There is a perception out there that the legal settlement between Donald Trump and Paramount Global that will put $16 million toward Trump's presidential library will clear the way for swift passage of the Skydance acquisition. But how to rationalize the black eye to CBS News and its signature news show 60 Minutes? One could take a cue from a pivotal scene from arguably Paramount's greatest ever film, The Godfather Part II. That would put Don Trump in the role of Don Fanucci, known as The Black Hand. That was the extortionist in the Little Italy neighborhood who confronts young Don Corleone and his mates by demanding that he be allowed to 'wet his beak' by extracting sums, and taking dresses for his daughters.

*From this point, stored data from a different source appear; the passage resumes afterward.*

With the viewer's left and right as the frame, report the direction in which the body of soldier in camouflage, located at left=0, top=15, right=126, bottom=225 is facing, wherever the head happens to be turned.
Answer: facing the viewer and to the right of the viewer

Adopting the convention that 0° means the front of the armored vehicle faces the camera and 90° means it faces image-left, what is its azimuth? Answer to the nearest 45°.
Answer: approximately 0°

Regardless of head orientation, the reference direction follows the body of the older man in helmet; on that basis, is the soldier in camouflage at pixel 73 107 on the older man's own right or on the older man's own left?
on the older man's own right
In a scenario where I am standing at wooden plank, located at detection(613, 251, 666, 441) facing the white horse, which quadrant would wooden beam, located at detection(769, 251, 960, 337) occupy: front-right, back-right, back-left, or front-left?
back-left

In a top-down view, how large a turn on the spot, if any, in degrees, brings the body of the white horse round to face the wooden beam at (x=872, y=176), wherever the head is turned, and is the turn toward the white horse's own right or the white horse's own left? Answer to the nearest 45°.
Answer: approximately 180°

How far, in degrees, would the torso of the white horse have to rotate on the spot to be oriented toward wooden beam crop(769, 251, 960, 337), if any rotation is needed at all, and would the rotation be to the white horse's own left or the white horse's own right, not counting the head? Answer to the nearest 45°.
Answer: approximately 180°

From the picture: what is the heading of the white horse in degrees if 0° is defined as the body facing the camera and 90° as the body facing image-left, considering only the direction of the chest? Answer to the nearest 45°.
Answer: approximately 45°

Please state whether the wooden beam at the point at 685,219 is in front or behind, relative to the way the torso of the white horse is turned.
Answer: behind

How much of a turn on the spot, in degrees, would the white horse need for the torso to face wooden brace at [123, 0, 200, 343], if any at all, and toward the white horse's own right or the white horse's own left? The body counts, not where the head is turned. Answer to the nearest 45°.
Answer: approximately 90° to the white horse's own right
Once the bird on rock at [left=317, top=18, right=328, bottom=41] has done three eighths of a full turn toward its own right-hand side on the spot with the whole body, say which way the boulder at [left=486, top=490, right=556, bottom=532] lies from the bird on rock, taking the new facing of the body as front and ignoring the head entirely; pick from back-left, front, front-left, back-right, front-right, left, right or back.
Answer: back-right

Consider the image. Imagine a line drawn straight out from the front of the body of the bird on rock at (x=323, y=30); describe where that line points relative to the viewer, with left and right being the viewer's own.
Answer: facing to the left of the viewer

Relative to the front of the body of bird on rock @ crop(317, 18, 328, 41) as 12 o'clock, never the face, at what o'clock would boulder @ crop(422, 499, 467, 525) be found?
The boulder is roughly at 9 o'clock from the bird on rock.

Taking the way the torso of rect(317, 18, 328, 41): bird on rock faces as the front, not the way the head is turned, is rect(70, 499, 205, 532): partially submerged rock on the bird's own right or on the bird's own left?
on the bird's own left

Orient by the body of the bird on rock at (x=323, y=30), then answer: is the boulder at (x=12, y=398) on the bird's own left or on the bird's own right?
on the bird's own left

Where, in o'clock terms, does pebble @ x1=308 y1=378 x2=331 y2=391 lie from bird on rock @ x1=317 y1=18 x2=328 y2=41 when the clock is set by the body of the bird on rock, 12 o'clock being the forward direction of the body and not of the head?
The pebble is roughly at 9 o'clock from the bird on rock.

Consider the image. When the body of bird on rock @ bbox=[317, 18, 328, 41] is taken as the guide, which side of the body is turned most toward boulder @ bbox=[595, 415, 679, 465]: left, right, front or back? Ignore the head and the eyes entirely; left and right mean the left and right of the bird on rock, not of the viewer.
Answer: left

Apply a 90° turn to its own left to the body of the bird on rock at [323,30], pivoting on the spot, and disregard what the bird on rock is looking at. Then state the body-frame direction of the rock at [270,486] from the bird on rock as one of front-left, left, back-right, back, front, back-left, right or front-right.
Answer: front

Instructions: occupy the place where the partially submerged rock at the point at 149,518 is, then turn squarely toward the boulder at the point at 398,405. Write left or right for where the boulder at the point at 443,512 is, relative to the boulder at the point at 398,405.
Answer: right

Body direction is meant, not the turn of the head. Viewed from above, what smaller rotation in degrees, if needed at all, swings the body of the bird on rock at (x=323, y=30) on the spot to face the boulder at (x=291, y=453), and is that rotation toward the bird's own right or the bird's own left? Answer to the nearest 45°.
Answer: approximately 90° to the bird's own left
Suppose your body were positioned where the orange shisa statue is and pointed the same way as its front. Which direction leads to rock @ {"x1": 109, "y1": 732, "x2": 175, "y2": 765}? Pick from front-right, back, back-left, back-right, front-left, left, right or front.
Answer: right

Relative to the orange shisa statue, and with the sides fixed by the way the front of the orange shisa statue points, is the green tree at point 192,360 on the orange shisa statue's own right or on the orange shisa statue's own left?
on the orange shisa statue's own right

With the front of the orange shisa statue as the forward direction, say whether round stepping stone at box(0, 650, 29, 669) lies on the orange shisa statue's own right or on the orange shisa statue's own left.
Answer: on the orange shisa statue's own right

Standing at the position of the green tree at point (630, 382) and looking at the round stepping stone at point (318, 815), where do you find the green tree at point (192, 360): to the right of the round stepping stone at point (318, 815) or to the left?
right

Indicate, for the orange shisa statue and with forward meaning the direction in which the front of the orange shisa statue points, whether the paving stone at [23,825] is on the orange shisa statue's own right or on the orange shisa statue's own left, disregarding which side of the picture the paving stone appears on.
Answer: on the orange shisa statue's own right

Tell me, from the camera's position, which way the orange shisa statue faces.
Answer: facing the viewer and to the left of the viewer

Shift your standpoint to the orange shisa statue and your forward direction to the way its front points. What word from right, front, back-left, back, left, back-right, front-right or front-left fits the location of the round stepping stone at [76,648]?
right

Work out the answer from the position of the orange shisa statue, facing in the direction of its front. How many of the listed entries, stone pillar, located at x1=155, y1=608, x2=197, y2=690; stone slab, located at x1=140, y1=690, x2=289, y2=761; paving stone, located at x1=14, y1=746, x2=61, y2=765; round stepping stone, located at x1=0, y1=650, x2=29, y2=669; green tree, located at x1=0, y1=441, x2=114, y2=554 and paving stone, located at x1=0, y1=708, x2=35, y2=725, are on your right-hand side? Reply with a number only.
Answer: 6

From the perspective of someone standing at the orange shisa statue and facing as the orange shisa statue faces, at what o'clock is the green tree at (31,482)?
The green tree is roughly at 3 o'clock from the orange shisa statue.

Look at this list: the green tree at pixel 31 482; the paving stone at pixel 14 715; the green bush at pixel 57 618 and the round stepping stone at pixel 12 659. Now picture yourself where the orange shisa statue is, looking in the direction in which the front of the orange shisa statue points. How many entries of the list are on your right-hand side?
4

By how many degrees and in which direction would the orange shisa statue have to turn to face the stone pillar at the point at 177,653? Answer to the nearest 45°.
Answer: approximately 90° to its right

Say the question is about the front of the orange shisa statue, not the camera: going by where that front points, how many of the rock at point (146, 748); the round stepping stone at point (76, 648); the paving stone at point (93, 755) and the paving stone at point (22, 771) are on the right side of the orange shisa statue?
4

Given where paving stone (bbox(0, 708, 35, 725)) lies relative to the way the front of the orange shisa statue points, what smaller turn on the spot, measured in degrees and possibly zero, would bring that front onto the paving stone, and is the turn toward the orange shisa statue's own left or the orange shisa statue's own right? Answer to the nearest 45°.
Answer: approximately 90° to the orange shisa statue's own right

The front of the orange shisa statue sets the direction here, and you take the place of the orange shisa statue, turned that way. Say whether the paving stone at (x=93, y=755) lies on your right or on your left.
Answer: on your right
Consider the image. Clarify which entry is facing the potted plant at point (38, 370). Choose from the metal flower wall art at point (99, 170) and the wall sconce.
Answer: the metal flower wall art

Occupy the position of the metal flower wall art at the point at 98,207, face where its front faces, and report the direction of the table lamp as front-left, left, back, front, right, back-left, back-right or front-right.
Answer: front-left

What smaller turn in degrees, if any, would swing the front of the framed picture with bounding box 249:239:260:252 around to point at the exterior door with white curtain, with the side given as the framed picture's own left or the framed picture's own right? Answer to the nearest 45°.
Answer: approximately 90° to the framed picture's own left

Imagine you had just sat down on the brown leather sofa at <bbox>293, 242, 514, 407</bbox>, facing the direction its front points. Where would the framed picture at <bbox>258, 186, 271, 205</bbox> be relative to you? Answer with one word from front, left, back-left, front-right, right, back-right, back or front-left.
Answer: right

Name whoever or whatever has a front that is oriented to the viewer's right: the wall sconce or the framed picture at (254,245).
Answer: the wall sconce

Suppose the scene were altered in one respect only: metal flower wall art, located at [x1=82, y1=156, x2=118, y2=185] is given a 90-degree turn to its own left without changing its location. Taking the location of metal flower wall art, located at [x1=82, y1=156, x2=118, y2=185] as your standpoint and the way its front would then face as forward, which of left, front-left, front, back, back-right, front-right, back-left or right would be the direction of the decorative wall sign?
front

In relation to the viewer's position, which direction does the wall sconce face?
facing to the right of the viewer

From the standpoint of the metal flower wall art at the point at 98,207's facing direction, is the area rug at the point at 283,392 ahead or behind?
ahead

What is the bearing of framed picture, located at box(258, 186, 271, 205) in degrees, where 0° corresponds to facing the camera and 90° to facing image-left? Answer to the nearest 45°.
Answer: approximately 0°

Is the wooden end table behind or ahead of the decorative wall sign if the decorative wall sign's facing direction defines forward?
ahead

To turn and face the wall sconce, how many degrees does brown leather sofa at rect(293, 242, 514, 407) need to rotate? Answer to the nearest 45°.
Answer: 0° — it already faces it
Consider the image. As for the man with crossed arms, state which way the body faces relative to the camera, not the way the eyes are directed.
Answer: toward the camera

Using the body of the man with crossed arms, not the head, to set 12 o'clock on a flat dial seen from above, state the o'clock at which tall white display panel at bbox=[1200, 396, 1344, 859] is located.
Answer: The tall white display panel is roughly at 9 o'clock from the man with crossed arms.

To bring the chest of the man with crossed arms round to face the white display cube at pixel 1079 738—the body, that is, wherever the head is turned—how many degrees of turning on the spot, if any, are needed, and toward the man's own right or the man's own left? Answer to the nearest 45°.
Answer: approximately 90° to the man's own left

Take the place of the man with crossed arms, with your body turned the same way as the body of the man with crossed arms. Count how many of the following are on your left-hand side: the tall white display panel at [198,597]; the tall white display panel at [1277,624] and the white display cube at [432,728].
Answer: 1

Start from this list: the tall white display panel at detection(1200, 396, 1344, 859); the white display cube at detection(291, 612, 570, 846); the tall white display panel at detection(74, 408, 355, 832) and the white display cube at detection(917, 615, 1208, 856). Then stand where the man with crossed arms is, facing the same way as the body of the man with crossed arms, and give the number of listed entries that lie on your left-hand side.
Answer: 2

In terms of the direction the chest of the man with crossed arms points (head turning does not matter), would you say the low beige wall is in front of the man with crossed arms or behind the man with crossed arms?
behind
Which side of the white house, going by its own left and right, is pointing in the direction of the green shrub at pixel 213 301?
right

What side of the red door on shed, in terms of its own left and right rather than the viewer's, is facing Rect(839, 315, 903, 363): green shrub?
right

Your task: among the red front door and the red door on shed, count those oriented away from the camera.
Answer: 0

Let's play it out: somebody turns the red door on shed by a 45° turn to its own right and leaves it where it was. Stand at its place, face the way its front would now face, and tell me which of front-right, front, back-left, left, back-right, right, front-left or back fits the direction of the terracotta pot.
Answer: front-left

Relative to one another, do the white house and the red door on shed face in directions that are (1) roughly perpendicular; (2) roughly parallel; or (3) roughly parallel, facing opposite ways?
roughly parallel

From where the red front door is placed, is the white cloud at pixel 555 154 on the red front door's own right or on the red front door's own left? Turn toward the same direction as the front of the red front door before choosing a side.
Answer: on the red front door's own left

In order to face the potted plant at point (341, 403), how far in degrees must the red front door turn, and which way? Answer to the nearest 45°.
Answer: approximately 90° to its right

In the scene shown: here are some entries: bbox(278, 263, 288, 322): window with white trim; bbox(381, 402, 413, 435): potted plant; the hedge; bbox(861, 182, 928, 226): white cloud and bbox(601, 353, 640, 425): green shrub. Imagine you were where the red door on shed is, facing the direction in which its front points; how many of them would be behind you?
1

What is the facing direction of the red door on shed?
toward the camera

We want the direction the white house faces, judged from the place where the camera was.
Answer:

Once tormented by network news, Trump has found an easy mark now that he's got the leverage. That included a payout from ABC News over another dubious legal claim, and getting Amazon and Washington Post owner Jeff Bezos to reportedly pay large for a documentary on First Lady Melania Trump that I cannot imagine is wanna see if you aren't part of the Trump family. Had Trump not been elected, all of these parties would have told Trump's lawyers to pound sand.
This becomes mostly about legacy. Just because you have leverage doesn't mean you have to use it for self-serving purposes. As we're seeing now with Trump's threats to strip Rosie O'Donnell of her citizenship, this complex man just cannot rise above pettiness. All this beak-wetting goes in the column with his felonies and the other unsavory stuff. It should not mar 60 Minutes, which hopefully will remain a beacon of American democracy, long after Trump leaves office and while Trump argues his own legacy. It will be diminished by the petty beak-wetting, the price to get out of the way of a Skydance-Paramount Global deal that seems the best thing for Hollywood. This should not permanently stigmatize 60 Minutes or CBS News. If anything, the line from Michael Mann's The Insider is more relevant than ever, the one about 'Our standards have to be higher than anyone else, because we are the standard of everyone else.'
Hollywood is fortunate to have a guy like David Ellison taking the reins, that rare man with unlimited capital who loves to make movies. Everyone appreciates that the storied Paramount lot on Melrose won't be sold off, and Paramount's picture and TV businesses have the best chance for success since Sumner Redstone's estate lawyer Philippe Dauman strangled the studio's ambition in favor of stock buybacks. But Ellison should remember that, even more than the movies he makes, his legacy might well be shaped by whether or not he protects 60 Minutes and CBS News from becoming the doormat of conservatives.